Tandis que nos théâtres de Lyon ont une saison assez heureuse, ceux de Paris, au contraire, sont pour la plupart très peu favorisés par le succès. Ours et fours, comme dirait Bergerat, abondent chez les directeurs parisiens, et les malheureux sont obligés, pour remplir leur salle, de répandre des essaims de billets de faveur.

À propos de ces billets, qui font la joie des amateurs de théâtre gratis, Thiron — l'ancien et si fin comédien du Théâtre- Français — aimait à raconter une anecdote assez amusante. C'était au temps de sa jeunesse, sur les planches moroses de l'Odéon, et l'on jouait le Barbier de Séville.

Le rideau se lève. Thiron-Figaro, la guitare à la main, jette un regard dans la salle avant, d'accompagner la romance qu'Almaviva va lancer vers le balcon de Rosine : Dans l'immense théâtre, glacial et désert, toutes les places paraissaient vides. Cependant, il finit pas découvrir, au fond de l'orchestre, un spectateur unique, impassible, enveloppé dans un grand pardessus.

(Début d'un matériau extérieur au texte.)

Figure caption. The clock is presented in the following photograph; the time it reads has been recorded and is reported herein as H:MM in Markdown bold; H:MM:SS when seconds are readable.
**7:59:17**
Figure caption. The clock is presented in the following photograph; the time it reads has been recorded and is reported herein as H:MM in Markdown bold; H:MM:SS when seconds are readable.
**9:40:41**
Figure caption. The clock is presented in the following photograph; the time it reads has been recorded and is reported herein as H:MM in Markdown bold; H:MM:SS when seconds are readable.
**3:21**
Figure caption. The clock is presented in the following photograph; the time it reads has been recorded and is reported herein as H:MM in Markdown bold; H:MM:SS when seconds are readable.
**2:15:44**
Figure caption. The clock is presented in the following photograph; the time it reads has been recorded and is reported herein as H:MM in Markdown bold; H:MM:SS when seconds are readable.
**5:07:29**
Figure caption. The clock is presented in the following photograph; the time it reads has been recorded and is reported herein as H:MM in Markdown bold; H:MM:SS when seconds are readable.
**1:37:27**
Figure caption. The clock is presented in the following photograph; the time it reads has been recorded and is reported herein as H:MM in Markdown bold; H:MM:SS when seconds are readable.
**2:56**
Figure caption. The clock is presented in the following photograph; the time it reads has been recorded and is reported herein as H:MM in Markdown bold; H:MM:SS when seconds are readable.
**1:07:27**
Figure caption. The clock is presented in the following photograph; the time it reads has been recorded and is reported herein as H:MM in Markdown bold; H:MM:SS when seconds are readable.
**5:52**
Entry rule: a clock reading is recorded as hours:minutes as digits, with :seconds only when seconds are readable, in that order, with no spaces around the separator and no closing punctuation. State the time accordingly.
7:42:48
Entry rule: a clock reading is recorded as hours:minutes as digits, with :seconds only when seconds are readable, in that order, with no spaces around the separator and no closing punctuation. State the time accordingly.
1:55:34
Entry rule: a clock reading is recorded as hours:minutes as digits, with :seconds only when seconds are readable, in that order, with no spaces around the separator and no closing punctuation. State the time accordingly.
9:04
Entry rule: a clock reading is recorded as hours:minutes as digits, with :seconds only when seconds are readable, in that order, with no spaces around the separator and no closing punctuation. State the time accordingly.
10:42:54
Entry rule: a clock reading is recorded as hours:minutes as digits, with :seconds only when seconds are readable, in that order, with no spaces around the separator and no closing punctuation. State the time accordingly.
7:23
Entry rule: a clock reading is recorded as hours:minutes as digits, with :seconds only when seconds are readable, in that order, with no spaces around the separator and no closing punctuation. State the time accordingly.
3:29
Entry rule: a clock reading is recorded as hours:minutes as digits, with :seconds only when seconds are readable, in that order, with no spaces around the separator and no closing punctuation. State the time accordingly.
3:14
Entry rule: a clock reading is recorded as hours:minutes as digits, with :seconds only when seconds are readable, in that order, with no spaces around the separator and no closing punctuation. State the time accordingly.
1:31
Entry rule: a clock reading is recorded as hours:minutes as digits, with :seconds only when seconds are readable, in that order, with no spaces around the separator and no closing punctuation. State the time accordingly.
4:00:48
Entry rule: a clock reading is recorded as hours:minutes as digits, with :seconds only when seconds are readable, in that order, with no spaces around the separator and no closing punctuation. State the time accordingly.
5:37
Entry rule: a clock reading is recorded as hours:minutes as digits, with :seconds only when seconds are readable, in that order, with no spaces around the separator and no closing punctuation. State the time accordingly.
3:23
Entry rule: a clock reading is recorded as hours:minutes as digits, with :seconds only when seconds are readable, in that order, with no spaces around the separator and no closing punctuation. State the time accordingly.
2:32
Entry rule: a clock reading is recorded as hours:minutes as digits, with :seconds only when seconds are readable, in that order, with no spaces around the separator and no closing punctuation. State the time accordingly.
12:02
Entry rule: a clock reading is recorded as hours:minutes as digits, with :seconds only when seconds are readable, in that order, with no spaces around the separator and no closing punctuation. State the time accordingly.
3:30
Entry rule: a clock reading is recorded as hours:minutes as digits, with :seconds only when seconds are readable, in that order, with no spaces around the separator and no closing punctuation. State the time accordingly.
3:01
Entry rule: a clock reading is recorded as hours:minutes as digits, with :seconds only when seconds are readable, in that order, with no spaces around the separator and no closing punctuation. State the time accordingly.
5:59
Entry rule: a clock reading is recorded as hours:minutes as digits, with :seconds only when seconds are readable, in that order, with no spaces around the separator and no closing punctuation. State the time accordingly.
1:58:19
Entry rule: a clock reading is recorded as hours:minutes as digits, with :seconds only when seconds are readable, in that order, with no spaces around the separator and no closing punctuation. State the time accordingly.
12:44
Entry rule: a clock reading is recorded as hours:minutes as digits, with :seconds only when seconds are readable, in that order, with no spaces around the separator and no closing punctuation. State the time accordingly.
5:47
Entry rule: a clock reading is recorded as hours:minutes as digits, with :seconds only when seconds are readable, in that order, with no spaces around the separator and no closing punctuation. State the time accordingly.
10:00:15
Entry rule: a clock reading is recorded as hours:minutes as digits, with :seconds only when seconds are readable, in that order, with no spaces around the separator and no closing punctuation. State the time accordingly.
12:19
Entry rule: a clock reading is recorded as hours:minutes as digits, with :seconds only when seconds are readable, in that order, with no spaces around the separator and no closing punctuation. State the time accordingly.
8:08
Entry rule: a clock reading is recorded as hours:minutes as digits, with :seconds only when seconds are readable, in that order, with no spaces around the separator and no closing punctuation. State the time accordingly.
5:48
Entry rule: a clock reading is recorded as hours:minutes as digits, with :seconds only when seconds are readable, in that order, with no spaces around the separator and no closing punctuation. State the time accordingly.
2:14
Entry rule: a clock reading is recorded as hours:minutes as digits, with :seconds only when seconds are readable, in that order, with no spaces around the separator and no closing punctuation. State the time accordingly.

Figaro s'avance alors jusqu'au trou du souffleur, et, après avoir dessiné un salut digne d'un grand d'Espagne, il dit au solitaire perdu dans l’immensité odéonienne : Monsieur, est-ce que vous tenez absolument à ce que nous ayons l'honneur de vous jouer le Barbier de Séville ? Moi, monsieur, répond le triste inconnu, pas le moins du monde ; je suis venu dans l’espoir qu'il ferait ici moins froid que dehors, mais, sauf le respect que je vous dois, il fait un froid de chien dans votre théâtre!.. Sans doute, reprend Thiron, de plus en plus aimable, on aura oublié d'allumer le calorifère, les gens de service sont si insouciants! Mais enfin, puisque vous ne tenez pas entièrement à voir la pièces... Mais non, je vous assure... je serais désolé que vous vous gêniez pour moi. Eh! bien, monsieur, puisque vous avez tant de bonne grâce, veuillez donc passer au contrôle, on vous remboursera le prix de votre place... Oh! monsieur, ce serait trop! Comment ? J'ai un billet de faveur !... Le seul spectateur de cette soirée mémorable avait donc franchi « à l'oeil » l'entrée du second Théâtre-Français.

Pauvre Odéon !

Mais si le théâtre d'aujourd'hui comme jadis, et peut-être plus encore, court le risque des fours noirs, au moins les directeurs sont-ils plus libres vis-à-vis de la censure. Anastasie devrait s'appeler Clémence tant elle est devenue bonne fille.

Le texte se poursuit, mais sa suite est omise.